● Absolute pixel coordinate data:
===
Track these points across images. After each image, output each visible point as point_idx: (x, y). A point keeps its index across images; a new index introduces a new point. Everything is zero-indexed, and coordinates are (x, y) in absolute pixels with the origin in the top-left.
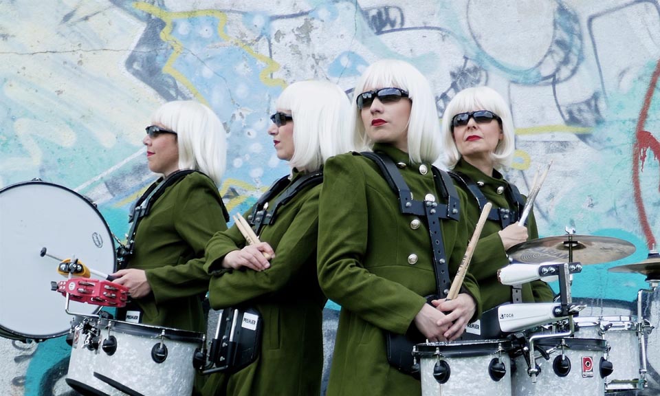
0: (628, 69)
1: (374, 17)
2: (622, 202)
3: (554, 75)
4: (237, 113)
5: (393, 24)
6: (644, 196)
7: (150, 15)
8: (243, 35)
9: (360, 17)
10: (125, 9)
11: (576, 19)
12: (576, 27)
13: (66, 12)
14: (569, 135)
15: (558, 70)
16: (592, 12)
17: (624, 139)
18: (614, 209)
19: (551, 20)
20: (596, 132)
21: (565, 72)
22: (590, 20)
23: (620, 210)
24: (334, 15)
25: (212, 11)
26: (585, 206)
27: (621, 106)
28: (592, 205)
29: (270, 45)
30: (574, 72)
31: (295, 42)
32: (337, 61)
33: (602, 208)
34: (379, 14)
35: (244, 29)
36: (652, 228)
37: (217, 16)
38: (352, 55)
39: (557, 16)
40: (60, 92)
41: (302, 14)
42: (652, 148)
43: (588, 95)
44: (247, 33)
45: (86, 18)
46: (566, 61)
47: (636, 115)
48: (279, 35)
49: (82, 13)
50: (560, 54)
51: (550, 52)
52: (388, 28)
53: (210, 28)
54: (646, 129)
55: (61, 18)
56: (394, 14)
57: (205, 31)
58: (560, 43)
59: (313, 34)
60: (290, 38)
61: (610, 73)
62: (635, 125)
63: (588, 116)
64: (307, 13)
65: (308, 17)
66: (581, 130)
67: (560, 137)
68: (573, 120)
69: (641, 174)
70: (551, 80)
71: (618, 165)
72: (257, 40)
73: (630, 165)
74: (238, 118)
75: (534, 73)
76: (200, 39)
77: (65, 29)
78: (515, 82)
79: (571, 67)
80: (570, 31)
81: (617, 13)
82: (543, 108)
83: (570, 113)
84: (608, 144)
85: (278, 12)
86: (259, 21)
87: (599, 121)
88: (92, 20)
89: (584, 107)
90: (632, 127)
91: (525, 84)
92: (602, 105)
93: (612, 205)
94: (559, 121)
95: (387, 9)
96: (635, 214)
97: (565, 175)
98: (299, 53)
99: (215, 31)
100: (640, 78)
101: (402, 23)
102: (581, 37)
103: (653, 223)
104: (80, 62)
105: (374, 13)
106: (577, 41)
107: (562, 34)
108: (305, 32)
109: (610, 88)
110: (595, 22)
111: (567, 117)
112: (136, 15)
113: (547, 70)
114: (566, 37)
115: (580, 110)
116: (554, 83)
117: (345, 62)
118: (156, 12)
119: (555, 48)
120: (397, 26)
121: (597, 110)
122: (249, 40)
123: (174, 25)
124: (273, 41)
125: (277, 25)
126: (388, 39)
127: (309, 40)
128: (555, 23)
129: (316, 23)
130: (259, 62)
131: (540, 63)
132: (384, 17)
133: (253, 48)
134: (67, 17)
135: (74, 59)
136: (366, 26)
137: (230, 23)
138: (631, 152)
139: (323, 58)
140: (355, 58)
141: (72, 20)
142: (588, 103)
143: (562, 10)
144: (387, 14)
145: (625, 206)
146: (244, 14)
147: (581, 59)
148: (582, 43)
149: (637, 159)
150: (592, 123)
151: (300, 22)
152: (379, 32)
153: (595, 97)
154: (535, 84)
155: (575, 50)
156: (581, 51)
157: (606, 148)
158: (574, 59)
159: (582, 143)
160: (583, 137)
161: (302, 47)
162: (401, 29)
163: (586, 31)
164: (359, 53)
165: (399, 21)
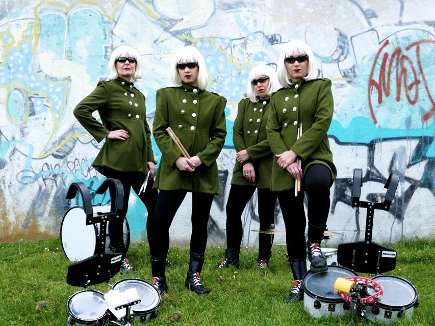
===
● Instructions to follow: Recast the lines above as a Markdown table with the columns "Row" and "Line", giving each line a row number and omitting blank lines. Leave the pictures out of your answer.

● Result for this task:
| Row | Line |
|---|---|
| 1 | Track these points across images. After each image, output each visible point as point_idx: (x, y). A point keeps its index across images; a new index introduces a new point. Everything is zero-indexed, and coordinates are (x, y) in absolute pixels with the origin in the top-left. |
| 2 | 0: (628, 69) |
| 3 | 1: (374, 17) |
| 4 | 2: (622, 202) |
| 5 | 3: (554, 75) |
| 6 | 4: (237, 113) |
| 7 | 5: (393, 24) |
| 8 | 6: (644, 196) |
| 9 | 7: (150, 15) |
| 10 | 8: (243, 35) |
| 11 | 9: (360, 17) |
| 12 | 10: (125, 9) |
| 13 | 11: (576, 19) |
| 14 | 12: (576, 27) |
| 15 | 13: (66, 12) |
| 16 | 14: (569, 135) |
| 17 | 15: (558, 70) |
| 18 | 16: (592, 12) |
| 19 | 17: (624, 139) |
| 20 | 18: (614, 209) |
| 21 | 19: (551, 20) |
| 22 | 20: (596, 132) |
| 23 | 21: (565, 72) |
| 24 | 22: (590, 20) |
| 25 | 23: (620, 210) |
| 26 | 24: (334, 15) |
| 27 | 25: (212, 11) |
| 28 | 26: (585, 206) |
| 29 | 27: (621, 106) |
| 30 | 28: (592, 205) |
| 31 | 29: (270, 45) |
| 32 | 30: (574, 72) |
| 33 | 31: (295, 42) |
| 34 | 32: (337, 61) |
| 35 | 33: (602, 208) |
| 36 | 34: (379, 14) |
| 37 | 35: (244, 29) |
| 38 | 36: (652, 228) |
| 39 | 37: (217, 16) |
| 40 | 38: (352, 55) |
| 41 | 39: (557, 16) |
| 42 | 40: (60, 92) |
| 43 | 41: (302, 14) |
| 44 | 42: (652, 148) |
| 45 | 43: (588, 95) |
| 46 | 44: (247, 33) |
| 47 | 45: (86, 18) |
| 48 | 46: (566, 61) |
| 49 | 47: (636, 115) |
| 50 | 48: (279, 35) |
| 51 | 49: (82, 13) |
| 52 | 50: (560, 54) |
| 53 | 51: (550, 52) |
| 54 | 52: (388, 28) |
| 55 | 53: (210, 28) |
| 56 | 54: (646, 129) |
| 57 | 55: (61, 18) |
| 58 | 56: (394, 14) |
| 59 | 57: (205, 31) |
| 60 | 58: (560, 43) |
| 61 | 59: (313, 34) |
| 62 | 60: (290, 38) |
| 63 | 61: (610, 73) |
| 64 | 62: (635, 125) |
| 65 | 63: (588, 116) |
| 66 | 64: (307, 13) |
| 67 | 65: (308, 17) |
| 68 | 66: (581, 130) |
| 69 | 67: (560, 137) |
| 70 | 68: (573, 120) |
| 71 | 69: (641, 174) |
| 72 | 70: (551, 80) |
| 73 | 71: (618, 165) |
| 74 | 72: (257, 40) |
| 75 | 73: (630, 165) |
| 76 | 74: (238, 118) |
| 77 | 75: (534, 73) |
| 78 | 76: (200, 39) |
| 79 | 77: (65, 29) |
| 80 | 78: (515, 82) |
| 81 | 79: (571, 67) |
| 82 | 80: (570, 31) |
| 83 | 81: (617, 13) |
| 84 | 82: (543, 108) |
| 85 | 83: (570, 113) |
| 86 | 84: (608, 144) |
| 87 | 85: (278, 12) |
| 88 | 86: (259, 21) |
| 89 | 87: (599, 121) |
| 90 | 88: (92, 20) |
| 91 | 89: (584, 107) |
| 92 | 90: (632, 127) |
| 93 | 91: (525, 84) |
| 94 | 92: (602, 105) |
| 95 | 93: (612, 205) |
| 96 | 94: (559, 121) |
| 97 | 95: (387, 9) |
| 98 | 96: (635, 214) |
| 99 | 97: (565, 175) |
| 100 | 98: (299, 53) |
| 101 | 99: (215, 31) |
| 102 | 100: (640, 78) |
| 103 | 101: (402, 23) |
| 104 | 102: (581, 37) |
| 105 | 103: (653, 223) |
| 106 | 104: (80, 62) |
| 107 | 105: (374, 13) |
| 108 | 106: (577, 41) |
| 109 | 107: (562, 34) |
| 110 | 108: (305, 32) |
| 111 | 109: (610, 88) |
| 112 | 110: (595, 22) |
| 113 | 111: (567, 117) |
| 114 | 112: (136, 15) |
| 115 | 113: (547, 70) |
| 116 | 114: (566, 37) |
| 117 | 115: (580, 110) |
| 118 | 116: (554, 83) |
| 119 | 117: (345, 62) |
| 120 | 118: (156, 12) |
| 121 | 119: (555, 48) |
| 122 | 120: (397, 26) |
| 123 | 121: (597, 110) |
| 124 | 122: (249, 40) |
| 125 | 123: (174, 25) |
| 126 | 124: (273, 41) |
| 127 | 125: (277, 25) |
| 128 | 126: (388, 39) |
| 129 | 127: (309, 40) |
| 130 | 128: (555, 23) |
| 131 | 129: (316, 23) |
| 132 | 130: (259, 62) |
| 133 | 131: (540, 63) |
| 134 | 132: (384, 17) |
| 135 | 133: (253, 48) |
| 136 | 134: (67, 17) |
| 137 | 135: (74, 59) |
| 138 | 136: (366, 26) |
| 139 | 137: (230, 23) |
| 140 | 138: (631, 152) |
| 141 | 139: (323, 58) |
| 142 | 140: (355, 58) |
| 143 | 141: (72, 20) |
| 144 | 142: (588, 103) |
| 145 | 143: (562, 10) |
| 146 | 144: (387, 14) |
| 147 | 145: (625, 206) |
| 148 | 146: (244, 14) |
| 149 | 147: (581, 59) |
| 150 | 148: (582, 43) |
| 151 | 149: (637, 159) |
| 152 | 150: (592, 123) |
| 153 | 151: (300, 22) |
| 154 | 152: (379, 32) |
| 155 | 153: (595, 97) |
| 156 | 154: (535, 84) |
| 157 | 155: (575, 50) |
| 158 | 156: (581, 51) |
| 159 | 157: (606, 148) |
| 160 | 158: (574, 59) |
| 161 | 159: (582, 143) |
| 162 | 160: (583, 137) |
| 163 | 161: (302, 47) |
| 164 | 162: (401, 29) |
| 165 | 163: (586, 31) |
| 166 | 164: (359, 53) |
| 167 | 165: (399, 21) |